Le directeur de la clientèle institutionnelle revient sur les décisions annoncées par la BCE.
Décideurs. Comment les annonces du président de la Banque centrale européenne (BCE), Mario Draghi, ont-elles été accueillies par les marchés financiers ?
Sylvain Favre-Gilly.
Je dois dire qu’avant ces annonces, les marchés étaient quelque peu sur la défensive. Historiquement, les investisseurs ont souvent été déçus par la faiblesse des annonces qui pouvaient être dévoilées par l’institution basée à Francfort. Une déception qui s’explique, le plus souvent, par leurs attentes trop importantes. Force est toutefois de constater que ceux qui redoutaient la timidité de la BCE en ont eu, cette fois-ci, pour leurs frais. Les décisions délivrées par Mario Draghi sont même allées au-delà de leurs espérances.
En annonçant la baisse des taux de refinancement et un taux de dépôt désormais négatif, la BCE devrait inciter les banques à ne pas garder leurs liquidités, mais au contraire à les prêter. Autre nouvelle et non des moindres, la possible mise en place d’un plan de quantitative easing qui porterait sur les asset back securities, ce qui soutiendrait, en pratique, l’acquisition des créances de PME européennes. Le rôle des asset managers est, à ce titre, tout aussi important dans le financement de l’économie puisqu’à travers le processus de titrisation un grand nombre de fonds d’investissement auront ainsi accès à ces entreprises. Un signal qui devrait logiquement inciter les banques à se déployer davantage sur ces secteurs.

Décideurs. Ces décisions seront-elles de nature à faire bouger les marchés ?
S. F.-G.
Nous sommes, à vrai dire, plutôt confiants sur cette question. Peu après ces annonces, le taux à dix ans des obligations émises par le Portugal est passé en l’espace de seulement quelques heures de 3,36 % à 3,28 %. Cette baisse significative témoigne de la confiance des investisseurs.
Mais la vraie question porte en réalité sur l’impact économique de ces mesures. Lorsque la banque d’Angleterre a mis en place son programme SLS (Special Liquidity Scheme), qui était l’équivalent du LTRO (Long Term Refinancing Operations) présenté par la BCE, l’impact fut relativement incertain. C’est d’ailleurs tout le problème de ces dispositifs qui offrent la possibilité aux banques de financer très facilement leurs investissements. Le danger est alors d’acheter des actifs existants, qui ne seront pas de nature à relancer l’économie réelle. La question d’une politique efficace de relance de la croissance reste donc entière.

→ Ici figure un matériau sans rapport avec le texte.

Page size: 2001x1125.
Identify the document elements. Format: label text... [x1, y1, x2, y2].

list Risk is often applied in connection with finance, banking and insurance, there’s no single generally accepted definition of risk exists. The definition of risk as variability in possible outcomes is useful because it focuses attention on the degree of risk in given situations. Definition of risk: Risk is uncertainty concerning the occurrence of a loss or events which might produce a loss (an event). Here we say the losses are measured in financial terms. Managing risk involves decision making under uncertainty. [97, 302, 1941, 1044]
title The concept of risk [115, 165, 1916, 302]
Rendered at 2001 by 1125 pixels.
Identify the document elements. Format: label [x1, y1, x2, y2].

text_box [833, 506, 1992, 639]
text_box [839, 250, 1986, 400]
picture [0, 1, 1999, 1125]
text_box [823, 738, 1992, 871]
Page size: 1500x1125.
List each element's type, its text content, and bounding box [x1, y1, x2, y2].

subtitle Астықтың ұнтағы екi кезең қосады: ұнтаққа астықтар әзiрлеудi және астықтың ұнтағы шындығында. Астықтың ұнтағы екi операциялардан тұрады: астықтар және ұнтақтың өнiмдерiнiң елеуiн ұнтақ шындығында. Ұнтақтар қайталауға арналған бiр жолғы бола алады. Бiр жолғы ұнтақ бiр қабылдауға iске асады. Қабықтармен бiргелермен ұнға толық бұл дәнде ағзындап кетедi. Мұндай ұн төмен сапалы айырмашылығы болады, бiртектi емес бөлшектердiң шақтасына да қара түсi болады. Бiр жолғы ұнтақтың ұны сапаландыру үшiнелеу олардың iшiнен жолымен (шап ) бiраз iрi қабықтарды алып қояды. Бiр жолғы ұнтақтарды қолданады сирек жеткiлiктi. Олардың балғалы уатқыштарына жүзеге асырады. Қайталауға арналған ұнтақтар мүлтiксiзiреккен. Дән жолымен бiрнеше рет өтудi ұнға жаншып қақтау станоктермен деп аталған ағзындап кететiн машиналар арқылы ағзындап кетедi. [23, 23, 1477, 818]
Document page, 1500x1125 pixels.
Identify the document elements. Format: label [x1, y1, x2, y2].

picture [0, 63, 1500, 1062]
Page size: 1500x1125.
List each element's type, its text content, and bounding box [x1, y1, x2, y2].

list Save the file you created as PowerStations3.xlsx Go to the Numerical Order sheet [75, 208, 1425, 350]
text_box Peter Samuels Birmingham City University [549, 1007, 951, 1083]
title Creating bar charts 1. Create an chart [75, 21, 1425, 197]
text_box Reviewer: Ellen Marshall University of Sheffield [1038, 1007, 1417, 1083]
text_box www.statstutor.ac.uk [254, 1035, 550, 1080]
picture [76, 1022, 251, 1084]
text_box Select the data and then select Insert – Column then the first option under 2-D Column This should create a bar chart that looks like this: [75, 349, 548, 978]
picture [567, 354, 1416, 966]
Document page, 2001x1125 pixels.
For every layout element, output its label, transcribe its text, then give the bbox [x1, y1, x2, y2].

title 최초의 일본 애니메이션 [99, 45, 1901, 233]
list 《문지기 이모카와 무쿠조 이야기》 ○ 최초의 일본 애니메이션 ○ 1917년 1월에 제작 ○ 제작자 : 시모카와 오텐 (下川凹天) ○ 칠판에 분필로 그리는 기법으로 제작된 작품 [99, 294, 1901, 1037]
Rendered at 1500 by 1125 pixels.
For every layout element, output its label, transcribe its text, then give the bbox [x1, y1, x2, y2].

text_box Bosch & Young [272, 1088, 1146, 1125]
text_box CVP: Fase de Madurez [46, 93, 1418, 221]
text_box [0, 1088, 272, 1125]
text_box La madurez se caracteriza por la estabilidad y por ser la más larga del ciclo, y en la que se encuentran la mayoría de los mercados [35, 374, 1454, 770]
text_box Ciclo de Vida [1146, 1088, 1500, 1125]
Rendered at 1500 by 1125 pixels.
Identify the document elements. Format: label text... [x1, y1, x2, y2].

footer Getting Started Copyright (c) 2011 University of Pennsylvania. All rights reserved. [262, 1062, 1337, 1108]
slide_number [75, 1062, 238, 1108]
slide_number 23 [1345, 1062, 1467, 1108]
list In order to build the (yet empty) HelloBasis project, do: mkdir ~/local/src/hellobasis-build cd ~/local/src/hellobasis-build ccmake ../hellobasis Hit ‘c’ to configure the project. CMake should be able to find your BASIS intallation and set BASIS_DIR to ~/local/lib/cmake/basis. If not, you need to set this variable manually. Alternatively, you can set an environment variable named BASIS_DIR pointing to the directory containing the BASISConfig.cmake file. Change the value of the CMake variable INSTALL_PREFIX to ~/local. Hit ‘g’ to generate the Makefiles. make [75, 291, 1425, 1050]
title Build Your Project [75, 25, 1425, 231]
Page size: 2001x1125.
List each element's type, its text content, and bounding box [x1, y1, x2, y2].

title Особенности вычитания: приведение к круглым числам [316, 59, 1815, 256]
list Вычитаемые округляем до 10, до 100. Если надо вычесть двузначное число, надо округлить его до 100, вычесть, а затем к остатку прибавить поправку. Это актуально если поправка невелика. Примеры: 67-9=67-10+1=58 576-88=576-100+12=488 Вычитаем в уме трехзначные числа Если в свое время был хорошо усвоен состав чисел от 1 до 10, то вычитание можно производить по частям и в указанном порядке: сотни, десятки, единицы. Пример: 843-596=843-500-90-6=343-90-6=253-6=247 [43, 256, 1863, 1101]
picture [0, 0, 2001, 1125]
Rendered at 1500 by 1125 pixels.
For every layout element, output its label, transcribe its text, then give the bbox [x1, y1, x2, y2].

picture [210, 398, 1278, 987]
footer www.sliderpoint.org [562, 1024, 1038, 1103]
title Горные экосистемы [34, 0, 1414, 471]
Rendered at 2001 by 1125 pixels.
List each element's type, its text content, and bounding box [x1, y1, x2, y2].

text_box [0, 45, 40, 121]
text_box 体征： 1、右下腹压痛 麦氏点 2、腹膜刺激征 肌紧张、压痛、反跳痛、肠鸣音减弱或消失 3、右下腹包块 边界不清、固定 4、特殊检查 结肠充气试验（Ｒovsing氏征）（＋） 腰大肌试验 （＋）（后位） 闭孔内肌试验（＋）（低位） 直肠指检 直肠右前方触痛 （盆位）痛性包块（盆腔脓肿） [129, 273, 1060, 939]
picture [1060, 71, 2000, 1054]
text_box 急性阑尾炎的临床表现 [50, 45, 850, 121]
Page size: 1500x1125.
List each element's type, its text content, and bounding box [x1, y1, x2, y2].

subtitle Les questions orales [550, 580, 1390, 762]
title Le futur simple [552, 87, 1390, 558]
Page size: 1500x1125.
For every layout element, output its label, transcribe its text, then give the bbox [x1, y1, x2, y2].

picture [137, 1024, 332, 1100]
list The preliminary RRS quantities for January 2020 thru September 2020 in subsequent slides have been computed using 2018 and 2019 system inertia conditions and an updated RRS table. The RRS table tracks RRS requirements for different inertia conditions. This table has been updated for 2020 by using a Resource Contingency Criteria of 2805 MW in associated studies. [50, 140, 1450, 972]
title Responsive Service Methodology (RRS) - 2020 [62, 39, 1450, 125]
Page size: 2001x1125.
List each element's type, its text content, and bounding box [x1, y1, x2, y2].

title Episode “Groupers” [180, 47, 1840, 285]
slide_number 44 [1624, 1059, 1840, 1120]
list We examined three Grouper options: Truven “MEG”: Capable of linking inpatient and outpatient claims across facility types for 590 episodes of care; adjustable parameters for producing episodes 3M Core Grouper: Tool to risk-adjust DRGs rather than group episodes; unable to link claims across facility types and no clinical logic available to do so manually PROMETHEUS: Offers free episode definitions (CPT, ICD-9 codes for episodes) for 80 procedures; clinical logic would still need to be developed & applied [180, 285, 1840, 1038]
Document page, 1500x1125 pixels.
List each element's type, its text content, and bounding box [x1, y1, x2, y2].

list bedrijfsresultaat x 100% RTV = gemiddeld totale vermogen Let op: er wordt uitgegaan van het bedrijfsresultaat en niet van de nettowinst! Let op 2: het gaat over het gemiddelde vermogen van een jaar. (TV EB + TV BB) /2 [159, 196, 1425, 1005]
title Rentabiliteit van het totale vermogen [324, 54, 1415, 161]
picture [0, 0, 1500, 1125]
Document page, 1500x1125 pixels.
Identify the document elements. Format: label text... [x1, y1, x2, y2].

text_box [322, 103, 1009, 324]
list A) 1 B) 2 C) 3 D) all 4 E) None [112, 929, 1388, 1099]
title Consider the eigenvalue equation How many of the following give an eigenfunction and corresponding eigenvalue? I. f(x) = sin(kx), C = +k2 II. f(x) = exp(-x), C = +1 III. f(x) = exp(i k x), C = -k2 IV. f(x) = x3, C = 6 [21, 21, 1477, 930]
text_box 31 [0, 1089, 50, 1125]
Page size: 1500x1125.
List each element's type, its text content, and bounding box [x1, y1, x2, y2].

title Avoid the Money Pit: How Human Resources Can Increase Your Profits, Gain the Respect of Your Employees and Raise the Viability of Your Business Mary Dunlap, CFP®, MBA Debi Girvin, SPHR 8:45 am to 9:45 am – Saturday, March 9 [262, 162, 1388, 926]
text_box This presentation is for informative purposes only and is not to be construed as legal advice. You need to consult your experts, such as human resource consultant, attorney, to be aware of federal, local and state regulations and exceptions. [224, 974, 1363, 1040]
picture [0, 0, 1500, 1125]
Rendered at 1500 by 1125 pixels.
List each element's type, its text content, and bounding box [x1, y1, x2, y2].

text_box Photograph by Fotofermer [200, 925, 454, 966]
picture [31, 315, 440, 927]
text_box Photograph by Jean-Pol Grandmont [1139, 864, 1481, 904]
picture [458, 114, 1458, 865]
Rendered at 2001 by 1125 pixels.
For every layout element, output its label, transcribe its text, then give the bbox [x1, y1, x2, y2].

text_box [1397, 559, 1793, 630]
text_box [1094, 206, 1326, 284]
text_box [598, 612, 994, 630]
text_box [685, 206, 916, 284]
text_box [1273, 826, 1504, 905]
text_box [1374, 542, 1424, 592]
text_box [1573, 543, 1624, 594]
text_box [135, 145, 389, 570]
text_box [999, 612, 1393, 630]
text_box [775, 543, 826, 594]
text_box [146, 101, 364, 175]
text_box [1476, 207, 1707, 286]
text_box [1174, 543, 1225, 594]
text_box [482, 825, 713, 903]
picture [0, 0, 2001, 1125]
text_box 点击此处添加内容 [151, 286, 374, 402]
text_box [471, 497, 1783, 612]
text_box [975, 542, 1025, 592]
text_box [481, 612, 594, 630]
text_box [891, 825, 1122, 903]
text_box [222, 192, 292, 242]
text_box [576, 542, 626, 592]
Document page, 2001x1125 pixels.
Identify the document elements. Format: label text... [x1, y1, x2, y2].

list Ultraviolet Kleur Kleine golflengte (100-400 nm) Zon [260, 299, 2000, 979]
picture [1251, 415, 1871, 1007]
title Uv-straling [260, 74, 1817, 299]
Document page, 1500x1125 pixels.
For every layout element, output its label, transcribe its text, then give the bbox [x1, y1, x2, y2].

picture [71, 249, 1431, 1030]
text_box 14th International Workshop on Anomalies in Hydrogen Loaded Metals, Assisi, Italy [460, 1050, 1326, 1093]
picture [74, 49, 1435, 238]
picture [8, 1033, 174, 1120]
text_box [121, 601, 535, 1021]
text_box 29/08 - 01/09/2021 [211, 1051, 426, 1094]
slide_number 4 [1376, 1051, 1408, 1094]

Décideurs. Une remontée des taux d’intérêt et un possible choc sur le marché obligataire sont-ils totalement à exclure ?
S. F.-G.
Le marché obligataire évolue très rapidement. Prenons l’exemple du taux de rendement de l’obligation émise par l’État espagnol à dix ans. Avec un taux de 2,56 %, il présente un rendement inférieur au taux à dix ans des États-Unis, actuellement de 2,60 %*. C’est un résultat très spectaculaire. Les annonces de la BCE ont amené un rally très important sur la partie courte de la courbe (un à cinq ans). Le marché ne différencie plus les obligations émises par l’Allemagne et les pays voisins. En pratique, nous constatons un écart inférieur à dix points de base sur cinq ans entre la France et l’Allemagne. Ce mouvement de compression des spreads peut bien sûr s’expliquer par la confiance des investisseurs envers l’action BCE et par les signes positifs de reprise, mais également par l’abondance des liquidités.

Décideurs. Le retour de la Grèce sur le marché obligataire marque-t-il un tournant dans
la gestion de la crise de la zone euro ?
S. F.-G.
À l’instar de celui du Portugal, le retour de la Grèce sur le marché obligataire marque une étape très importante dans la gestion de la crise de la zone euro et peut même s’apparenter à une sortie de crise. Si l’on prend un peu de recul, on s’aperçoit désormais que l’Espagne et l’Italie sont à des niveaux très proches des pays les plus solides. Pour la Grèce, la problématique est encore différente car elle sort d’une situation complexe sur le plan fondamental. Mais aussi surprenant que cela puisse paraître, l’écart n’est toutefois pas si important que cela, le taux à dix ans de la Grèce étant actuellement de 5,4 %.
Pour investir sur le marché obligataire, il faut avant tout bien définir le risque que l’on est prêt à prendre et la rémunération que l’on attend. S’agissant de BlackRrock, nous gérons une multitude de fonds et notre positionnement varie selon la stratégie établie par chacun d’eux. Certains de nos gérants n’hésitent pas à se positionner sur des obligations périphériques, tout cela dans la limite des budgets de risque. À cet égard, la Grèce nous paraît être une option valable au même titre que d’autres pays de la zone périphérique.